◆ **Work instructions**: Find each line in the data below that contains the word "trust" and copy it out. Case counts, so match capital and lowercase letters.

Excerpts from a dataset:
◆ ◆ ◆ ◆ ◆

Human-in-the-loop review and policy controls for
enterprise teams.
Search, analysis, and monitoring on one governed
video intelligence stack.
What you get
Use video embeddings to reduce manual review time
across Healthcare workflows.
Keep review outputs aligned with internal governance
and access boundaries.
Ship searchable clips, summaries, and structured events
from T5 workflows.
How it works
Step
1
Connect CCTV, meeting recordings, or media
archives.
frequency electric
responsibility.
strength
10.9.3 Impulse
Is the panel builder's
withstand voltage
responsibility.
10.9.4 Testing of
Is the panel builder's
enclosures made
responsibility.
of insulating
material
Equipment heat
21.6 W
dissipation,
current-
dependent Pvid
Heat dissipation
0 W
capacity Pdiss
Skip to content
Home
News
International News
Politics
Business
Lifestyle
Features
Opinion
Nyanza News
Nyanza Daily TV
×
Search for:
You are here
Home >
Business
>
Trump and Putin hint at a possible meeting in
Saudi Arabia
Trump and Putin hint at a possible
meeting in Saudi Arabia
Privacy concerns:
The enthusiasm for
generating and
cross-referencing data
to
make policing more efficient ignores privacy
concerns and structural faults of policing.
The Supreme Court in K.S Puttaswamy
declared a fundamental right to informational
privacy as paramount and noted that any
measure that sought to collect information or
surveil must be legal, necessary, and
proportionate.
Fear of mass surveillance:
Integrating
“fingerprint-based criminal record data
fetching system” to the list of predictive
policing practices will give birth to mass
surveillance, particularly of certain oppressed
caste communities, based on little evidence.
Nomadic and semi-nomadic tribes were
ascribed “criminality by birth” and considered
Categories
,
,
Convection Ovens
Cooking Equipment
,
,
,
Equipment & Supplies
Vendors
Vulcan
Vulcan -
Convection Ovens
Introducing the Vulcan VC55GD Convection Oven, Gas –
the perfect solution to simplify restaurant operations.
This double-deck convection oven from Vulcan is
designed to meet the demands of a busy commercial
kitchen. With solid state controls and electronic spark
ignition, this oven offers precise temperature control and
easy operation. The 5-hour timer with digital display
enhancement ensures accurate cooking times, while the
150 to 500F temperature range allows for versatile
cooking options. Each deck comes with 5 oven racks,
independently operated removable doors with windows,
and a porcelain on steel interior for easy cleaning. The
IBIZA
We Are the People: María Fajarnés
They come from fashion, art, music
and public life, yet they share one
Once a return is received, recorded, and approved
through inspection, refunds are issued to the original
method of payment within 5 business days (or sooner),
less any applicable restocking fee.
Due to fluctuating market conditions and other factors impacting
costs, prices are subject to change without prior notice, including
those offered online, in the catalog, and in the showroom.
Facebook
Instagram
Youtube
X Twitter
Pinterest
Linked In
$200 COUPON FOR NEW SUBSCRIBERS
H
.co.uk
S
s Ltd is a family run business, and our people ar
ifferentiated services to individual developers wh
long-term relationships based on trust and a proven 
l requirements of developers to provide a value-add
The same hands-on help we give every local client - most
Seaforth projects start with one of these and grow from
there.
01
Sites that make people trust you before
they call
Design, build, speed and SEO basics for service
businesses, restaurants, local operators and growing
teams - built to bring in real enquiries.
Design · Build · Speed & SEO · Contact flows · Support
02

◆ ◆ ◆ ◆ ◆

◆ **Written solution**:
long-term relationships based on trust and a proven 
Sites that make people trust you before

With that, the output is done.